Козелоков прошел через них смело, потому что храбрость оставалась в нем последним чувством. Когда он прислонился на другой стороне к полированной колонне Дома книги, он не торопясь вспомнил местопребывание. Перед ним стояли знакомые тульи и красные ободки милицейских фуражек. Он любовался выпуклыми отпечатками голов и размышлял о чернорубашечниках: нет, эти не сильны, они от дьявола и то большая для них честь, — а нас убивает сам Бог. Козелокову понравилась собственная сентенция, но он не знал, на чем ее записать, так как его потребность писать вернулась на круги своя. По тротуару шли доверчивые приезжие люди и удивлялись размерам свободы. Козелоков засмотрелся на таджика в тюбетейке, который тащил в обеих коричневых руках по пять коробок с кроличьими шапками “Рот-фронт”; таджик имел одну физиономию с Валерием Андреичем и, может быть, являлся его братом по седьмому дню Сотворения, но он так страстно открывал слизистый рот и так долго забывал дышать, как будто мог с настоянным воздухом проглотить событие на площади, и Казанский собор, и половину чуждого света. Козелоков любил средних азиатов за удивление русскими. Он все же предположил: а не переодетый ли это Валерий Андреич, ходит и помечает? Но таджик оглянулся на Козелокова и сказал, как прирожденному земляку, мотая осклабившейся головой:
— Э... Диди, что тварица. Шайтаны.
Козелоков не стал отвечать тем же. Он представил уплывший лозунг и горько подумал о своей нации — так горчит натуральный мед, обжигающий слюнявый нежный пищевод. Он думал, что все нации помешались на своей ущемленности. Таджик, носитель шапок, еще раз показал высокие золотые челюсти, и Козелоков вспомнил при их саманидском воинском великолепии о деле Рушди: неужели мир так катастрофически связан и так неотвратим мировой заговор, возвеличивший вину нечестивого слова.
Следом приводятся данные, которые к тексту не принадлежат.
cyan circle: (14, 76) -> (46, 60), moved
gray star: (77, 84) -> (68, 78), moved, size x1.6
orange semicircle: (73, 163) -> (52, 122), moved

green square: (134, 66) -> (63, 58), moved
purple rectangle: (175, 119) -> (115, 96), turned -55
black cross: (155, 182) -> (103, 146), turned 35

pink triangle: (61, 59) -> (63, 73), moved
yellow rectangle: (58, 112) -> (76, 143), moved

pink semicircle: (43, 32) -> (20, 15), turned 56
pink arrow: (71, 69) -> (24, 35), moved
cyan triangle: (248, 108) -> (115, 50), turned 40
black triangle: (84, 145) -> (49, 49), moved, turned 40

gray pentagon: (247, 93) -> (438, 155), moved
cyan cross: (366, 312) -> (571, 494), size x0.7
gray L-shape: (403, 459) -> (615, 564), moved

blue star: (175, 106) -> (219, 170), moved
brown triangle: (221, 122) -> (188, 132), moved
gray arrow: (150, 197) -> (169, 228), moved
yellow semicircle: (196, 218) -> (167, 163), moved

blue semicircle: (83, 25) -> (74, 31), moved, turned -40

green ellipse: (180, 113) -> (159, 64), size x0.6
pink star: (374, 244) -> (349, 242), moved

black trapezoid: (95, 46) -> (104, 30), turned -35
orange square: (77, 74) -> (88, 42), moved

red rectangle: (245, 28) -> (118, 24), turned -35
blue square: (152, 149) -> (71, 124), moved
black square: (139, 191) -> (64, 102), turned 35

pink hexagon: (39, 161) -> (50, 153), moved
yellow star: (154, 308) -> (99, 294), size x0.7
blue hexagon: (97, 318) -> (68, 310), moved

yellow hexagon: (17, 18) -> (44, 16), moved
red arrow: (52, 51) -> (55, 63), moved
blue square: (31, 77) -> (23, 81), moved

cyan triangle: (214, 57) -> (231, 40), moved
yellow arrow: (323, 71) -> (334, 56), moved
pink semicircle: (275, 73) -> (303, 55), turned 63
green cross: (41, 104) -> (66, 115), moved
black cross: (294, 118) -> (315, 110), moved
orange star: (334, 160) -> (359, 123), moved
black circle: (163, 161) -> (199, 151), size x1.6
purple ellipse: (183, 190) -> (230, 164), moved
Козелоков увидел мутным вечером, как побежали струйки милиционеров и как перегруппировалось столпотворение: его тугоплавкие, незнакомые Козелокову отряды по-хозяйски выливались на Невский проспект и уже начинали скорую демонстрацию на манер проармейских. Что это за люди? Невероятно, если это были начинающие литераторы: они вскидывали сильные толстые руки и напрягали убойные по величине яремные вены — то есть то, чего настоящие писатели никогда не имели в силу своей вялости и гениальной болезненности. Эти шли стремглав, как недавние десантники, и декламировали всем хором интеллигентные озвученные буквы: “Эс-пэ! Эс-пэ! Эс-пэ!” Они шли в сторону площади Восстания, и Козелоков пытался угнаться за ними по тротуару, так как они выполняли его функцию. Он благодарно и улыбчиво вслушивался в их гигантское скандирование любимого сложного сокращения. Он пытался понять, какую все-таки организацию они вкладывали в его СП. Лозунгов они не несли, фотографий святых тоже, поэтому измученный смутой Козелоков напрасно искал зрением страшное подтверждение. Значит, примерещилось накануне. Они были трудно узнаваемы как люди, так как на их лицах, кажется (быстрота не позволяла уточнить), красовались то ли театральные маски, то ли женские ароматные колготки.
Если смотреть на их патриотичное шествие с неба, то можно видеть их тоже с неба, как все они, может быть, стремительные сотни, попирающие невскую магистраль, шли вверх ногами, шли на головах и жили, жили на головах. Если смотреть со стороны, с балкона декорированного дома, то ничего фантастического увидеть было нельзя — так порывисто, по-человечески, выстраданно катились и катились по середине стройные головы в дымке или в пленке. В чем все-таки? — гадал Козелоков.
С обоих тротуаров на своих дорогих и, оказывается, могучих писателей, рупоров нравственности, глазели их умиляющиеся читатели, такие же, как недавний член СП Козелоков. Что они думали о своих писателях? Думают ли они, что останутся без книг — ведь одним Пушкиным сыт не будешь? Козелоков вздохнул, опустил веки и чуть не свалился от глубины собственно сотворенного мрака. Он не мог угнаться за колоннами новых писателей непосильно быстрого реагирования, так как не был атлетом, и стал сознательно отставать, чуя только радостным ухом вспышки их новых “ура”. Смута Козелокова рассеивалась по Невскому, здесь же, слава богу, как прежде, ехали прежние автомобили в сумраке позднего часа. Козелоков захотел домой и ужинать. На будущий день в плохо загрязненном воздухе, полном кишащего щебета птах, Козелоков был настроен филантропически: он думал, что пусть, мол, прошли целой площадной когортой, нужно, мол, восхищаться множеством, а не единицами и т.д.